There are several ways to get a WGBT in the danger zone, says Cheuvront. The air temperature could, of course, just be Death Valley or Sahara Desert levels of hot. Or it could be not quite so wickedly hot, but with intense-enough sun to push you too high (probably the case in Eugene). Or the temperature could be still lower, but with very high humidity (what my runner encountered in Tokyo).
But it’s even more complex than that, he says, because the body takes time to build heat to dangerous levels. That means the black-flag warning zones are set for longer races, such as 10Ks, and marathons. That’s undoubtedly why the first events to be rescheduled in Eugene were racewalks and the women’s 10K.
“5K races are over pretty quickly,” Cheuvront says. The majority of people are finishing in 30 minutes or less.

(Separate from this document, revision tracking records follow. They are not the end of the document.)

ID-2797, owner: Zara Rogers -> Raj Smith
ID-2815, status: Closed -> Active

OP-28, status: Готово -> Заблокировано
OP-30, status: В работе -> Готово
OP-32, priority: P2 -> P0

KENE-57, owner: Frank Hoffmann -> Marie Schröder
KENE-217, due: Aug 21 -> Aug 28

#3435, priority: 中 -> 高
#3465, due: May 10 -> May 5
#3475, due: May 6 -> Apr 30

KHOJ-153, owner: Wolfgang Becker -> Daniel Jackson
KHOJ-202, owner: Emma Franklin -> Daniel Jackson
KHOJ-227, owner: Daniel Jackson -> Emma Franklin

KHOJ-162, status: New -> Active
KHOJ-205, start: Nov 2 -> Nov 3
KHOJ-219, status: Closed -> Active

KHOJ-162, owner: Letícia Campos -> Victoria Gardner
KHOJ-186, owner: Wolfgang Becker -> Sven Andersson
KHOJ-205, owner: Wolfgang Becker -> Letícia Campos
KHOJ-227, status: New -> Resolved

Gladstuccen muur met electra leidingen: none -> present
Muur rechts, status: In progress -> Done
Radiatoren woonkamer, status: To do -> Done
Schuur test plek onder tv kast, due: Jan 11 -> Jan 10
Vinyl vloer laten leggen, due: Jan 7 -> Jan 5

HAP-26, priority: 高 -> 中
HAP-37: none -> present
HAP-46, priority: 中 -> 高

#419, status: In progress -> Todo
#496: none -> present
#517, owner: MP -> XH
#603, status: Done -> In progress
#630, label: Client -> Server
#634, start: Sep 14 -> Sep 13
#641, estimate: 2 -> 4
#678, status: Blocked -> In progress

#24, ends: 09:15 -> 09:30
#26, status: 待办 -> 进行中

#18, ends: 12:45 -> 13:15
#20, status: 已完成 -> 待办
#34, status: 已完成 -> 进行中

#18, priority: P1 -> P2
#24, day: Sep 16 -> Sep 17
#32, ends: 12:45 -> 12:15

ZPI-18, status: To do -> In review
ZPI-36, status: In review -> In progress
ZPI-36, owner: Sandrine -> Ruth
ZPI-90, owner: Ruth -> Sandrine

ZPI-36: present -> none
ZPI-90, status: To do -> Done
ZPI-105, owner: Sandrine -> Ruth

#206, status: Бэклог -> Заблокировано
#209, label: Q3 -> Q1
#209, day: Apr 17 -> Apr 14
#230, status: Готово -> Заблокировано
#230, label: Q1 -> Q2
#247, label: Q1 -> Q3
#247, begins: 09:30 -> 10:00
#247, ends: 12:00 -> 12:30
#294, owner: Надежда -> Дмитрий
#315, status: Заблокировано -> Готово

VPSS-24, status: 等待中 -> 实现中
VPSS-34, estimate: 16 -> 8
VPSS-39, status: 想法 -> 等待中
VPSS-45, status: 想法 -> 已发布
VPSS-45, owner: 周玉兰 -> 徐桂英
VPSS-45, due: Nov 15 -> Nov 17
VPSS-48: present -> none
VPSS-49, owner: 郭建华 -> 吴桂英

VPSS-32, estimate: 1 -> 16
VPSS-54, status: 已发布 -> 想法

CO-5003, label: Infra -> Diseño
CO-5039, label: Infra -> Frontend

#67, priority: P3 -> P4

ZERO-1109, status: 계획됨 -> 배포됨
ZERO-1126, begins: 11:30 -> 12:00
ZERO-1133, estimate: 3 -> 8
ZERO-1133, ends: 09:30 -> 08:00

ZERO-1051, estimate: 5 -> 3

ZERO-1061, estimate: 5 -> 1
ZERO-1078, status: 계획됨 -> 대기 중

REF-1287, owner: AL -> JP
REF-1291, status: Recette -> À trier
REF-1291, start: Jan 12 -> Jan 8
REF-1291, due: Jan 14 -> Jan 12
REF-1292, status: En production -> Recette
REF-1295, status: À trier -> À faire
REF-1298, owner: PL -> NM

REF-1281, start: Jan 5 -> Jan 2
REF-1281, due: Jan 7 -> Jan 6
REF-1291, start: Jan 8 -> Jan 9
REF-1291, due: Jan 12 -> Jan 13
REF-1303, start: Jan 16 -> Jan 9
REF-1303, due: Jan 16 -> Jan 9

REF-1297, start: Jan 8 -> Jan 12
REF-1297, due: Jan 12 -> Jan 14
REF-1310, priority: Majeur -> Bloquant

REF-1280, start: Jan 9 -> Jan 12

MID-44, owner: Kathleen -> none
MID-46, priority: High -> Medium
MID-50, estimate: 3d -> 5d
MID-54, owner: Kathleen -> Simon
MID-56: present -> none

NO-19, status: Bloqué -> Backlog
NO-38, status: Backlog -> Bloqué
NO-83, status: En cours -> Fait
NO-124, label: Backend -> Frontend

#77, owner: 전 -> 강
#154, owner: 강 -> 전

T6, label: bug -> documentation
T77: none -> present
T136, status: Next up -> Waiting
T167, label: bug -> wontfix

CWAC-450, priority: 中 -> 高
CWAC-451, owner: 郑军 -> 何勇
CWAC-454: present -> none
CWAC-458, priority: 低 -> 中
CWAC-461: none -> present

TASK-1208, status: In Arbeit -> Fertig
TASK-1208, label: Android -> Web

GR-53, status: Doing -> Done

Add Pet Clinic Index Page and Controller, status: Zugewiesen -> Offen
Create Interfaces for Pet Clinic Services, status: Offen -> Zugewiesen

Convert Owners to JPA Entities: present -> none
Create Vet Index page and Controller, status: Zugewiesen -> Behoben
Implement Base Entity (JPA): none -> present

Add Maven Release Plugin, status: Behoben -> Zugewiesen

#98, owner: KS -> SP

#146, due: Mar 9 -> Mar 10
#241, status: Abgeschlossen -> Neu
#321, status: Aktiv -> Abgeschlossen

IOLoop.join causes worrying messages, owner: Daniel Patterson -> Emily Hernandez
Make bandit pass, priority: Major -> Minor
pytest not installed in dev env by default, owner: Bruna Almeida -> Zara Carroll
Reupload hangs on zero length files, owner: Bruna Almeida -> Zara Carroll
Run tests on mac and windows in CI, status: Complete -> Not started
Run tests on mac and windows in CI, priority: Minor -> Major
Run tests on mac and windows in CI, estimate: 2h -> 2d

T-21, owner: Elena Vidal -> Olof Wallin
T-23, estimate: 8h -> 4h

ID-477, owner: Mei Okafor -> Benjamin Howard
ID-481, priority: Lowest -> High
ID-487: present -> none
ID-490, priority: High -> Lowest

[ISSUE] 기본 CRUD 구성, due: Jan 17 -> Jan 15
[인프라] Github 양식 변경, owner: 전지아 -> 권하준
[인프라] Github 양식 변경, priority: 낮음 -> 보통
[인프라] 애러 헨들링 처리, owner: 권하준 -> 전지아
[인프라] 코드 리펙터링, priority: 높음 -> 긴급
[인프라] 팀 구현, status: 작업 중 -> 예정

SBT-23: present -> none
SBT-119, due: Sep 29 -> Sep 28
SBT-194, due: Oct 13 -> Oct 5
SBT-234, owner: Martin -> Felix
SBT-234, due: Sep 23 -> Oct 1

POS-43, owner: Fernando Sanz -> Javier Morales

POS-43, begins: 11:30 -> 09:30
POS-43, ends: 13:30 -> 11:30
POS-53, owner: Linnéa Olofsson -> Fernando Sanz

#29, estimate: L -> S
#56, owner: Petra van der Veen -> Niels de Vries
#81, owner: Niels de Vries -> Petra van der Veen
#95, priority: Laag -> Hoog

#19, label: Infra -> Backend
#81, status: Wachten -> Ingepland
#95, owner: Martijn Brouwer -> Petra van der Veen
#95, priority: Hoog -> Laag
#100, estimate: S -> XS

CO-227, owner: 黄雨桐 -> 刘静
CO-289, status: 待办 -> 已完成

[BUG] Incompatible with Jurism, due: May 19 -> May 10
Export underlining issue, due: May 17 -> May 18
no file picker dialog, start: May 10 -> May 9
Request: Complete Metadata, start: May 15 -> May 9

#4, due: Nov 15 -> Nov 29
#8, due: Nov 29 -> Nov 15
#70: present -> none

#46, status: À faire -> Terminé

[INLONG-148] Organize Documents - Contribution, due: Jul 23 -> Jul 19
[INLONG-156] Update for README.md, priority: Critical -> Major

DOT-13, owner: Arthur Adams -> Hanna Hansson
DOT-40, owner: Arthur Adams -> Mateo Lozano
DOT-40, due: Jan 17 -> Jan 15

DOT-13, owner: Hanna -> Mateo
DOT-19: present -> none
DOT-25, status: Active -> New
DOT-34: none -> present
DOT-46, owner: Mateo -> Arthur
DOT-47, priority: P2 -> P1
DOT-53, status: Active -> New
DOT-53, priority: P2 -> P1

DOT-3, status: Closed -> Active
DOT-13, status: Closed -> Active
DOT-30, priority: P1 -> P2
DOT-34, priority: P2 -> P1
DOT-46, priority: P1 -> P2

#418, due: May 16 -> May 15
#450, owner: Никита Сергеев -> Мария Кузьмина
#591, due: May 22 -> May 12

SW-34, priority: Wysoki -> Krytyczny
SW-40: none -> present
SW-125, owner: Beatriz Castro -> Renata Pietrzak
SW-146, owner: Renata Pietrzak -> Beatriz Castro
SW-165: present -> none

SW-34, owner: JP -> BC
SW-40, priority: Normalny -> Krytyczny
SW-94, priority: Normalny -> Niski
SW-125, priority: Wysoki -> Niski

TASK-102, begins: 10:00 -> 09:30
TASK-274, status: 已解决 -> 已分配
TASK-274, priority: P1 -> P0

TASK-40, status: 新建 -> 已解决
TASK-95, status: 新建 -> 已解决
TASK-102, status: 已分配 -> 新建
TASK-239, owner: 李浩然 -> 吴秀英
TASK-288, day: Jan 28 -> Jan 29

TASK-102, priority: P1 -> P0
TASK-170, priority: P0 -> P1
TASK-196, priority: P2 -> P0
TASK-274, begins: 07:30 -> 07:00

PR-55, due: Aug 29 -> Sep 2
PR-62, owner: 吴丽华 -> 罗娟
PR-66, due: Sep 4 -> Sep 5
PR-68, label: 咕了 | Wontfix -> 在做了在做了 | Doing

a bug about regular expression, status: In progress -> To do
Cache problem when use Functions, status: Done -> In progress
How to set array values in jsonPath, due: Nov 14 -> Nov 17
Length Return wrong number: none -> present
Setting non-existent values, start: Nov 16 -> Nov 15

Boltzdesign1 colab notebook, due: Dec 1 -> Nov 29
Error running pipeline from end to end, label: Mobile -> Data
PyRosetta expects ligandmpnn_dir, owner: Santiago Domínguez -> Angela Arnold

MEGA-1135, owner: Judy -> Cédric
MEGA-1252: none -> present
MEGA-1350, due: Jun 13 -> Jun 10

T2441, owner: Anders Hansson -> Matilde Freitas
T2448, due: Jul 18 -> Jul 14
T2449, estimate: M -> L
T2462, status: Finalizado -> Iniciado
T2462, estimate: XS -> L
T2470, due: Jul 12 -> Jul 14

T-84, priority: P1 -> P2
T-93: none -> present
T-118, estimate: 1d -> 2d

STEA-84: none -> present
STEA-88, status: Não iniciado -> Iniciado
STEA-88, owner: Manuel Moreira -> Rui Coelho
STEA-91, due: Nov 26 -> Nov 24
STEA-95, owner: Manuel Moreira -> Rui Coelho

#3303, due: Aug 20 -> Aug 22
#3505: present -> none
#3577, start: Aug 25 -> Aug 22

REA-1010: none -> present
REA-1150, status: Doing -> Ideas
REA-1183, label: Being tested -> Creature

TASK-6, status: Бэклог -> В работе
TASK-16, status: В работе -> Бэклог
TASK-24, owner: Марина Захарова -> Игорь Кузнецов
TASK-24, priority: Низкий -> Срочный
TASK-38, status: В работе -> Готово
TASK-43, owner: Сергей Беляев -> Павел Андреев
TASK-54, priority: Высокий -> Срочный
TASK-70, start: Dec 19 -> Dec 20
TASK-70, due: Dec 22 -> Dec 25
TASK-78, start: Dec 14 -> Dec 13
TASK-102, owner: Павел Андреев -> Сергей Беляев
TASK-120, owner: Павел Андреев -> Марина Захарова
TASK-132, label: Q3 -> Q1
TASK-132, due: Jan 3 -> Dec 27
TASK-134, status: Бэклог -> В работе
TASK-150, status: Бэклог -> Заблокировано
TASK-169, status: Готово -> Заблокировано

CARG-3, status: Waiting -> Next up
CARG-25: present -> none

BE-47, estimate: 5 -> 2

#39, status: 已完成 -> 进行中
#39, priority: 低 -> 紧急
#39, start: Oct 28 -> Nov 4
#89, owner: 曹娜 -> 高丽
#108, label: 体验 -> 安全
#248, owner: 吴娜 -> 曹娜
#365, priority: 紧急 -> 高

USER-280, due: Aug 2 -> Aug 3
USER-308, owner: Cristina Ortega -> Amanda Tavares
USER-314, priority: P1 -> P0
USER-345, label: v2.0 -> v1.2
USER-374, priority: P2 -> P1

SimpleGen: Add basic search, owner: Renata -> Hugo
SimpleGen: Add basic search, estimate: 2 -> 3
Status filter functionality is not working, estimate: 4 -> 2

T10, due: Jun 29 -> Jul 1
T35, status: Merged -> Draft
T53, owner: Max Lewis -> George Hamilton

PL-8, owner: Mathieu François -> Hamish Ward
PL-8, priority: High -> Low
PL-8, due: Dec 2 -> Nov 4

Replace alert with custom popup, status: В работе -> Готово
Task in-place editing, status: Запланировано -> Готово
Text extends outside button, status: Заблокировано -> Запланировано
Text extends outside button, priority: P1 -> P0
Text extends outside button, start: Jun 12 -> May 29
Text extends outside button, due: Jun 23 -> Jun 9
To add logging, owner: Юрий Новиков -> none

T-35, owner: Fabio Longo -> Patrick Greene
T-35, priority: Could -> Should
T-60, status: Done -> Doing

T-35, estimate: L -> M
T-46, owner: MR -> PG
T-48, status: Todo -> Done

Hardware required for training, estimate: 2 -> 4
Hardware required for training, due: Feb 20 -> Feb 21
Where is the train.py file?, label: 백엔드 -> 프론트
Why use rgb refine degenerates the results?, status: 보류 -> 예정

Shorter races like the 400m, the 200m, and the 100m are over even more quickly. So long as runners aren’t already overheated from standing around in the sun before they start, there’s not much risk of them developing heat injury in the few seconds of the race.
How Do You Decide When It Is Too Hot?
What does this mean for road runners seeking to enjoy the summer (especially after a year of COVID-19 lockdown)?
Clearly, no one can name a number on the thermometer over which you’re suicidal to go out for a run. It’s not that simple. And measures like the wet bulb that combine factors are confusing and not readily available unless you want to shell out several hundred dollars for a fancy thermometer.
Bottom line, it comes down to paying attention to your own body.
“If someone is well-adapted to heat, they’re probably okay listening to their bodies,” Ely says. Monitor how you feel: If you get dizzy, lightheaded, or uncomfortably hot, that’s the time to stop.
Be careful, however, if you get an unexpected heatwave that you’ve not prepped for. After a quick increase in temps, Ely says, ”you might be better off going for a swim or a walk.”
If you run in heat, adjust your pace as needed to maintain similar effort to what you’d feel on a cool day. “You might be 30 seconds to a minute a mile slower,” Ely says. If so, don’t worry. What you’re doing by running slower is reducing the amount of heat your body is producing as you run, allowing you to go longer before you have to quit.
“The harder you’re running the more metabolic heat you’re generating,” Chapman says. “[That] means you’re going to reach your capacity for heat tolerance quicker.”
You may also need to shorten your run and save longer outings for cooler days.
And, of course, keep hydrated and replace electrolytes, most importantly sodium. “If you sweat a lot, don’t skimp on the saltshaker,” Ely says.
Finally, realize that if you’ve spent weeks hiding from heat by running in the cool dawn, you won’t instantly become a great heat-runner. Adaptation requires some time. “It takes at least 7 to 14 days,” Chapman says.